* **Supplied records**:
◆ ◆ ◆
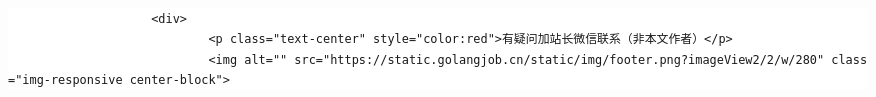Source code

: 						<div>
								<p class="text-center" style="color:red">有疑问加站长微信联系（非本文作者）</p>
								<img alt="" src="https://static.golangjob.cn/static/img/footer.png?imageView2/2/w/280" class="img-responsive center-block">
◆ ◆ ◆
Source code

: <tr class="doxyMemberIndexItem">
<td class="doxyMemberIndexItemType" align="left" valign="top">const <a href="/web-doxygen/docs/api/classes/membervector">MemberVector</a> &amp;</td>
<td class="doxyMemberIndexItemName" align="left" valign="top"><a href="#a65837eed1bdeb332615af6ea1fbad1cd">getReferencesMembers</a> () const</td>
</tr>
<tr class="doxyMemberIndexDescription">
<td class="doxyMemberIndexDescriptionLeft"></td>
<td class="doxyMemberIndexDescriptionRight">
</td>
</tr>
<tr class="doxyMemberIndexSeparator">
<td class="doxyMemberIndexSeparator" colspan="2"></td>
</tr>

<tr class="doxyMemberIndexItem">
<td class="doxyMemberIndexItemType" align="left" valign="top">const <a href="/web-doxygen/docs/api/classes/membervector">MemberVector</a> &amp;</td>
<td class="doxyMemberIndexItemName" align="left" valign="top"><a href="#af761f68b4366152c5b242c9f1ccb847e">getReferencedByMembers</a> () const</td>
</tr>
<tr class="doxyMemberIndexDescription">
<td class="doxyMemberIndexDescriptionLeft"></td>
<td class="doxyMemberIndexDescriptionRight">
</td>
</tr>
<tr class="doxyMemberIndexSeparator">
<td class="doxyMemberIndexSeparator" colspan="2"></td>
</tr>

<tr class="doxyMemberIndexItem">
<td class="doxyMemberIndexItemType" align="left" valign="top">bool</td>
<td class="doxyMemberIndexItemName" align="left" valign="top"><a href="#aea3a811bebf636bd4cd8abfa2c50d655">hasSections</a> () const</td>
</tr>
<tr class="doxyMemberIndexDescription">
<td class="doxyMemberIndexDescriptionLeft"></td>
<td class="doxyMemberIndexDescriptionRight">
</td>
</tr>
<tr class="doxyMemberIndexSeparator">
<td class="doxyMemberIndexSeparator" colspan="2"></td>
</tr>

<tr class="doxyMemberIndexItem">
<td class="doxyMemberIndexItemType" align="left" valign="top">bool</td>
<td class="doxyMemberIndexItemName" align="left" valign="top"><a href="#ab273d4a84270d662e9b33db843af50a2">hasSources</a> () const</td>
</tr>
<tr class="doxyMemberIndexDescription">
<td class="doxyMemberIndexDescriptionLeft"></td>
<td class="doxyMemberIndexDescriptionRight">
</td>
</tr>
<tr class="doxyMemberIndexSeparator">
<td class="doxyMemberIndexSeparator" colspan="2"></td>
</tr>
◆ ◆ ◆
* **Problem to work on**:
From the rows above, list every line that contains the string "valign".

* **Completed exercise**:
<td class="doxyMemberIndexItemType" align="left" valign="top">const <a href="/web-doxygen/docs/api/classes/membervector">MemberVector</a> &amp;</td>
<td class="doxyMemberIndexItemName" align="left" valign="top"><a href="#a65837eed1bdeb332615af6ea1fbad1cd">getReferencesMembers</a> () const</td>
<td class="doxyMemberIndexItemType" align="left" valign="top">const <a href="/web-doxygen/docs/api/classes/membervector">MemberVector</a> &amp;</td>
<td class="doxyMemberIndexItemName" align="left" valign="top"><a href="#af761f68b4366152c5b242c9f1ccb847e">getReferencedByMembers</a> () const</td>
<td class="doxyMemberIndexItemType" align="left" valign="top">bool</td>
<td class="doxyMemberIndexItemName" align="left" valign="top"><a href="#aea3a811bebf636bd4cd8abfa2c50d655">hasSections</a> () const</td>
<td class="doxyMemberIndexItemType" align="left" valign="top">bool</td>
<td class="doxyMemberIndexItemName" align="left" valign="top"><a href="#ab273d4a84270d662e9b33db843af50a2">hasSources</a> () const</td>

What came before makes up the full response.